Working data:
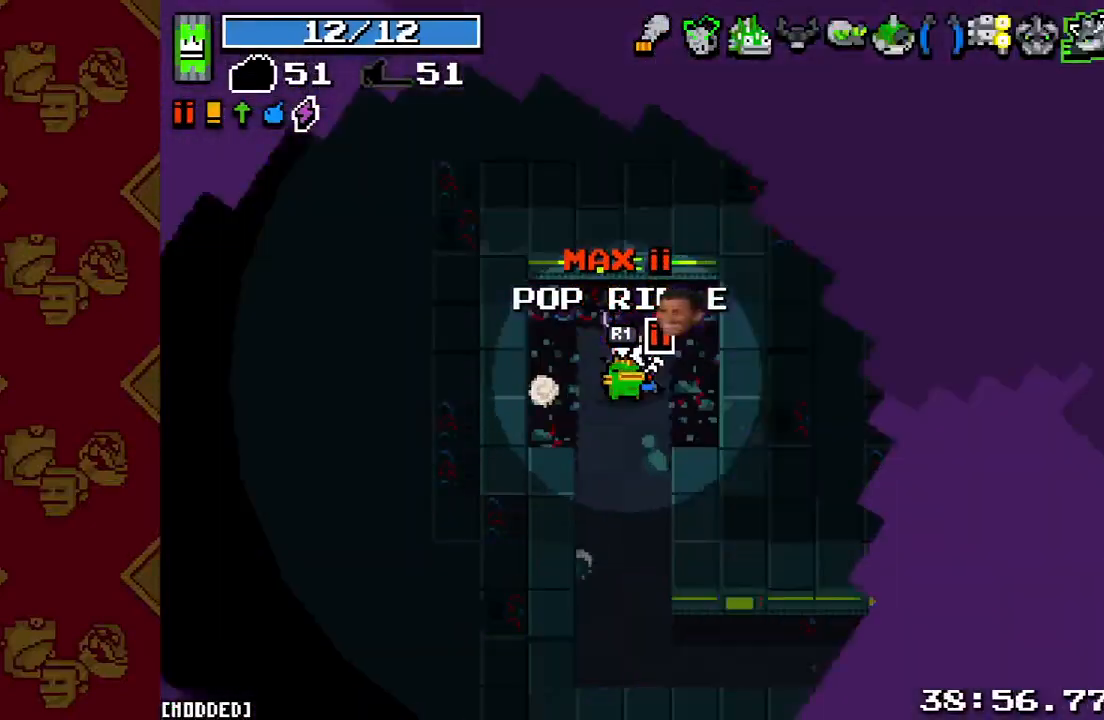
{"buttons": [], "left_stick": "down-left", "right_stick": "down-right", "events": [[67, "left_stick", "down"], [233, "right_stick", "right"], [267, "left_stick", "right"], [333, "right_stick", "down-right"], [367, "left_stick", "down"], [433, "left_stick", "down-left"]]}
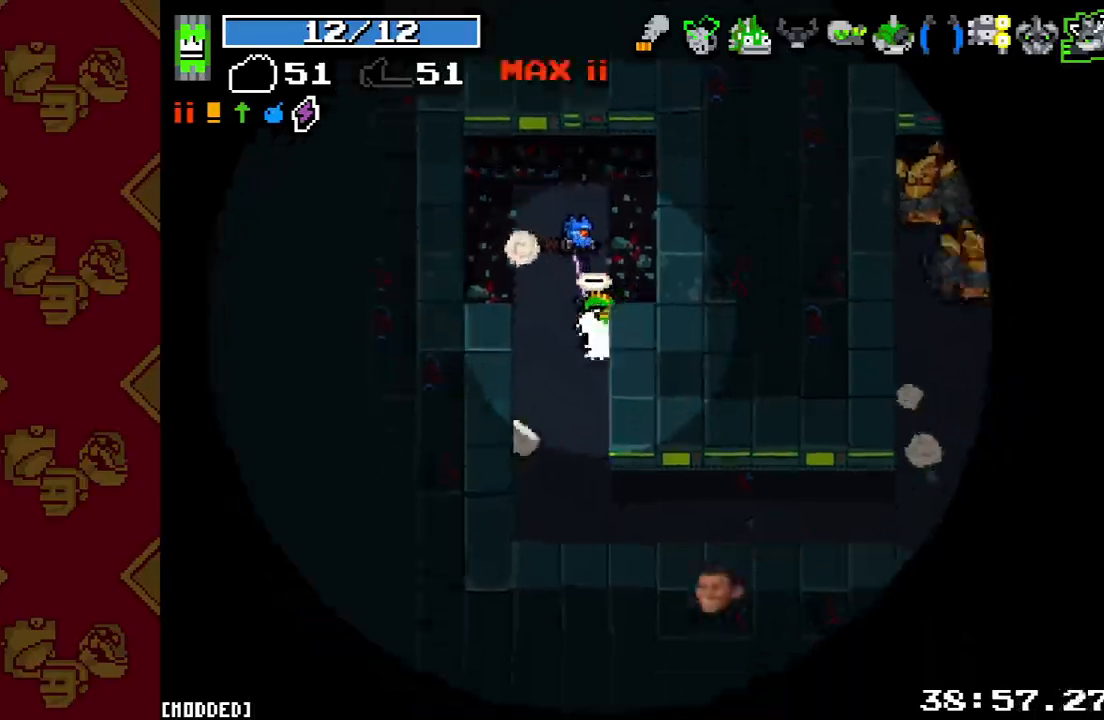
{"buttons": [], "left_stick": "down-right", "right_stick": "right", "events": [[67, "left_stick", "down"], [400, "right_stick", "right"], [433, "left_stick", "down-right"]]}
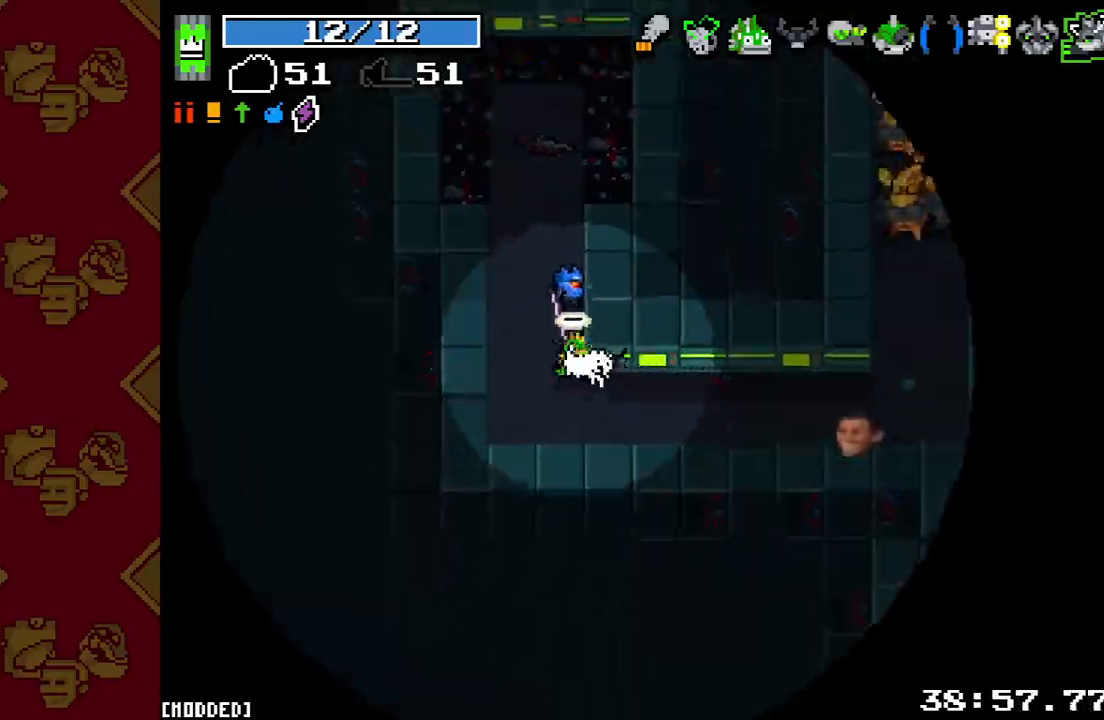
{"buttons": [], "left_stick": "right", "right_stick": "right", "events": [[133, "left_stick", "right"], [200, "L2", "down"], [367, "L2", "up"]]}
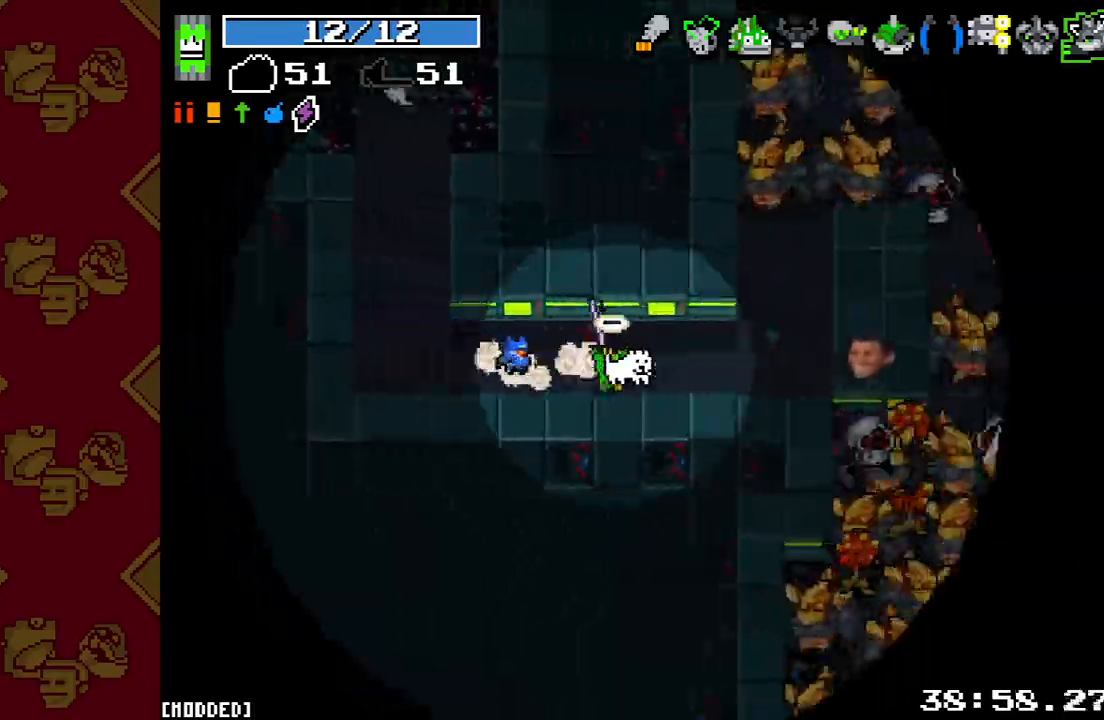
{"buttons": [], "left_stick": "down-left", "right_stick": "up-right", "events": [[200, "right_stick", "up-right"], [300, "left_stick", "up-right"], [367, "R2", "down"], [467, "left_stick", "down-left"], [500, "R2", "up"]]}
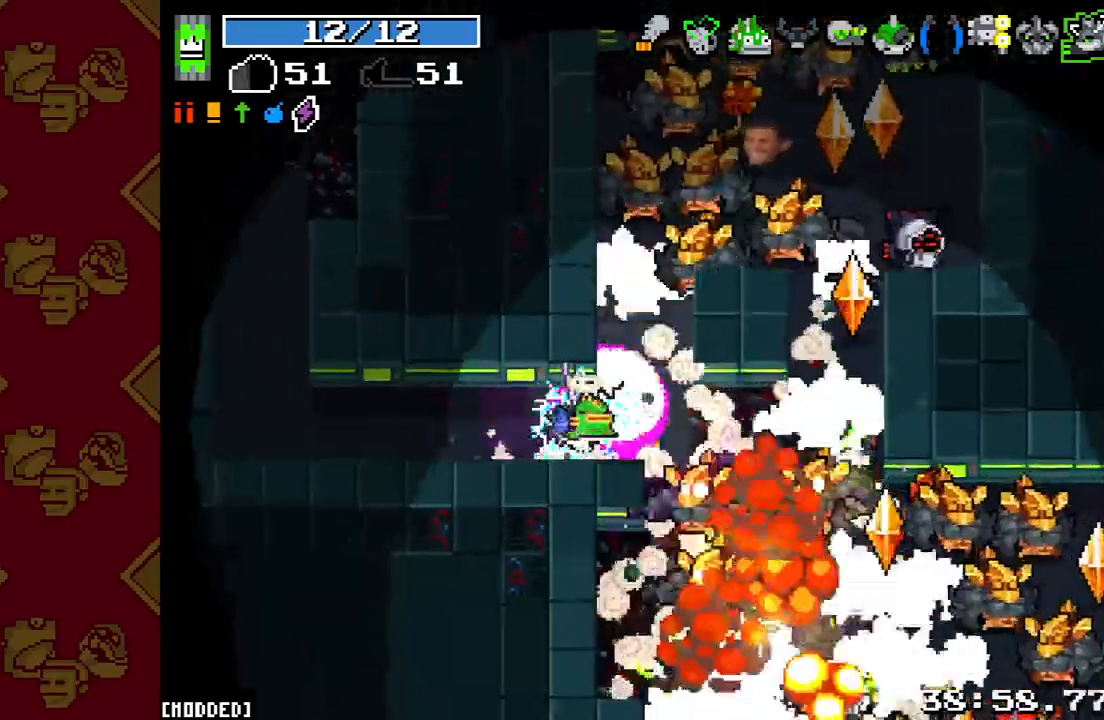
{"buttons": [], "left_stick": "right", "right_stick": "right", "events": [[133, "R2", "down"], [200, "left_stick", "left"], [233, "R2", "up"], [267, "right_stick", "right"], [367, "R2", "down"], [433, "left_stick", "right"], [467, "R2", "up"]]}
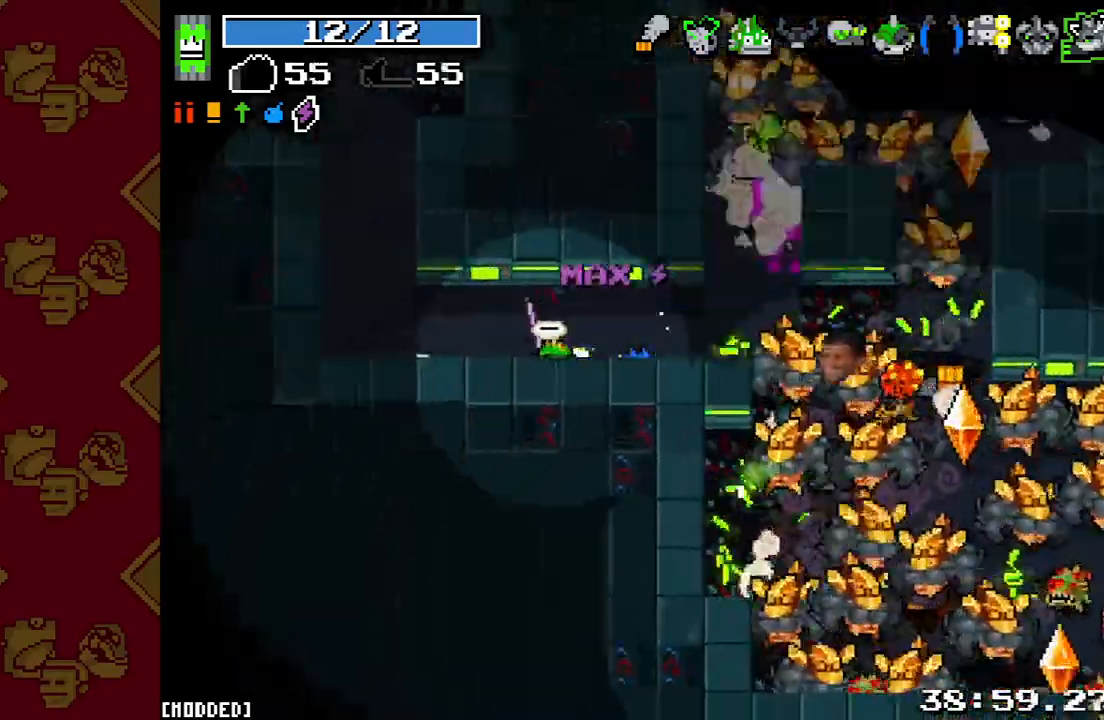
{"buttons": ["R2"], "left_stick": "center", "right_stick": "right", "events": [[100, "R2", "down"], [100, "left_stick", "up"], [200, "left_stick", "center"], [233, "R2", "up"], [333, "R2", "down"], [433, "R2", "up"], [500, "R2", "down"]]}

What the task requires: The task calls for repeating each line above exactly while excluding the pictures.

Solved problem:
{"buttons": [], "left_stick": "down-left", "right_stick": "down-right", "events": [[67, "left_stick", "down"], [233, "right_stick", "right"], [267, "left_stick", "right"], [333, "right_stick", "down-right"], [367, "left_stick", "down"], [433, "left_stick", "down-left"]]}
{"buttons": [], "left_stick": "down-right", "right_stick": "right", "events": [[67, "left_stick", "down"], [400, "right_stick", "right"], [433, "left_stick", "down-right"]]}
{"buttons": [], "left_stick": "right", "right_stick": "right", "events": [[133, "left_stick", "right"], [200, "L2", "down"], [367, "L2", "up"]]}
{"buttons": [], "left_stick": "down-left", "right_stick": "up-right", "events": [[200, "right_stick", "up-right"], [300, "left_stick", "up-right"], [367, "R2", "down"], [467, "left_stick", "down-left"], [500, "R2", "up"]]}
{"buttons": [], "left_stick": "right", "right_stick": "right", "events": [[133, "R2", "down"], [200, "left_stick", "left"], [233, "R2", "up"], [267, "right_stick", "right"], [367, "R2", "down"], [433, "left_stick", "right"], [467, "R2", "up"]]}
{"buttons": ["R2"], "left_stick": "center", "right_stick": "right", "events": [[100, "R2", "down"], [100, "left_stick", "up"], [200, "left_stick", "center"], [233, "R2", "up"], [333, "R2", "down"], [433, "R2", "up"], [500, "R2", "down"]]}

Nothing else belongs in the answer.